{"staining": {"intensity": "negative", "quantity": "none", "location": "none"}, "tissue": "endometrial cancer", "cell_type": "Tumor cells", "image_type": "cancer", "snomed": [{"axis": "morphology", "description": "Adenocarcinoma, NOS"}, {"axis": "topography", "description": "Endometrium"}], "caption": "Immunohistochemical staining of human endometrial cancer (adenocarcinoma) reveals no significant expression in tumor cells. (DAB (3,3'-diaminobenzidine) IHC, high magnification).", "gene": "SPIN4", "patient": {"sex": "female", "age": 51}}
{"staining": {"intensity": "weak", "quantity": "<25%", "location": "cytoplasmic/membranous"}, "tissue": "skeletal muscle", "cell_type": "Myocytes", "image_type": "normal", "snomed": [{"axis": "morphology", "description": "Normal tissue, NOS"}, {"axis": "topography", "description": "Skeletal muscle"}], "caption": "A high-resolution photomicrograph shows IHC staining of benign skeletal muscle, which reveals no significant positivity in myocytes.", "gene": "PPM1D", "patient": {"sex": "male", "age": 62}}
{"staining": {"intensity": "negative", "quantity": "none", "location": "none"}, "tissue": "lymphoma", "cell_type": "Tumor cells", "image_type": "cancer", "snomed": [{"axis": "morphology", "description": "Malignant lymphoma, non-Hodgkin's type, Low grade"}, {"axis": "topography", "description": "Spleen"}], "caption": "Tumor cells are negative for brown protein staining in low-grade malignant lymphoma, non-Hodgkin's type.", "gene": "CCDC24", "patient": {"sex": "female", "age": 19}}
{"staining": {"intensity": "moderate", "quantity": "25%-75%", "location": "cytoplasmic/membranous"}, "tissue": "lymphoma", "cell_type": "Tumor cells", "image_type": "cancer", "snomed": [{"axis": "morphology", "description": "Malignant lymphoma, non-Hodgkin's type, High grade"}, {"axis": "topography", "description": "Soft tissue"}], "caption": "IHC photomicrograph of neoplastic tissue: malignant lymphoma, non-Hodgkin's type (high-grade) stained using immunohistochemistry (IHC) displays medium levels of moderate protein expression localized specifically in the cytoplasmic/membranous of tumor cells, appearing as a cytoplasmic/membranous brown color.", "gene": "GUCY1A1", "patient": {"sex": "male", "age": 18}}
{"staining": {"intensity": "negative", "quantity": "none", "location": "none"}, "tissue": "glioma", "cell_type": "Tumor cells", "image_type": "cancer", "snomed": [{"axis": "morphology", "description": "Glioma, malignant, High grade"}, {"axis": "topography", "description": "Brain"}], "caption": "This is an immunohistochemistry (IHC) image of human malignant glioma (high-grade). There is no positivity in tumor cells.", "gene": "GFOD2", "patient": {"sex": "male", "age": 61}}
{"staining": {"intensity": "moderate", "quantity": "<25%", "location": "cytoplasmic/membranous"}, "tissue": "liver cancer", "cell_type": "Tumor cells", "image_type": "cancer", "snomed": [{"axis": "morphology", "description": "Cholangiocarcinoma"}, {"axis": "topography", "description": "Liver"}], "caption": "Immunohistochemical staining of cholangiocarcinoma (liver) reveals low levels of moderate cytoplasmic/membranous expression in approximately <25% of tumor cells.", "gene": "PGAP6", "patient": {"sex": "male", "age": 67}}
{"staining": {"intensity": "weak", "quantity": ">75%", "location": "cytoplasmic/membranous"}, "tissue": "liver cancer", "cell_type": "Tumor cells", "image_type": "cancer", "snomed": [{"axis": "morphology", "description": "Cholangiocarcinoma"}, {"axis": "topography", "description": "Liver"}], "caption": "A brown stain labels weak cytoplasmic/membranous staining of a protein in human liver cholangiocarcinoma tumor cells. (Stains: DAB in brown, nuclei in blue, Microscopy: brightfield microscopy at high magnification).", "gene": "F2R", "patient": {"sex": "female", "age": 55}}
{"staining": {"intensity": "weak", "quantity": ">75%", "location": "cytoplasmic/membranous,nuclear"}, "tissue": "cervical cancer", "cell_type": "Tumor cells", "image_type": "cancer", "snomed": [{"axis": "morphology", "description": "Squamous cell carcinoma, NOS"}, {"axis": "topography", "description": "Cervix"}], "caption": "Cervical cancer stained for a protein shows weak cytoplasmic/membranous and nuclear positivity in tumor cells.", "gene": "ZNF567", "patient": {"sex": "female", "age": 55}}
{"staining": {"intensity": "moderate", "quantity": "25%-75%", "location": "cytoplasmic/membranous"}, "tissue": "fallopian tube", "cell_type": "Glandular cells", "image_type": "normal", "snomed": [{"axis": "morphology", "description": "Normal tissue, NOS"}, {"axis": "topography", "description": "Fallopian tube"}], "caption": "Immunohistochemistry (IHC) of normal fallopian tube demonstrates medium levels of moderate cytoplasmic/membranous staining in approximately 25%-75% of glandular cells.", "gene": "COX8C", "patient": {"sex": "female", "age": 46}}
======
What is expected: Repeat the entries above verbatim, but only from the line that has "is an immunohistochemistry" down to the line that has "staining of cholangiocarcinoma", inclusive.

Solution to this task:
{"staining": {"intensity": "negative", "quantity": "none", "location": "none"}, "tissue": "glioma", "cell_type": "Tumor cells", "image_type": "cancer", "snomed": [{"axis": "morphology", "description": "Glioma, malignant, High grade"}, {"axis": "topography", "description": "Brain"}], "caption": "This is an immunohistochemistry (IHC) image of human malignant glioma (high-grade). There is no positivity in tumor cells.", "gene": "GFOD2", "patient": {"sex": "male", "age": 61}}
{"staining": {"intensity": "moderate", "quantity": "<25%", "location": "cytoplasmic/membranous"}, "tissue": "liver cancer", "cell_type": "Tumor cells", "image_type": "cancer", "snomed": [{"axis": "morphology", "description": "Cholangiocarcinoma"}, {"axis": "topography", "description": "Liver"}], "caption": "Immunohistochemical staining of cholangiocarcinoma (liver) reveals low levels of moderate cytoplasmic/membranous expression in approximately <25% of tumor cells.", "gene": "PGAP6", "patient": {"sex": "male", "age": 67}}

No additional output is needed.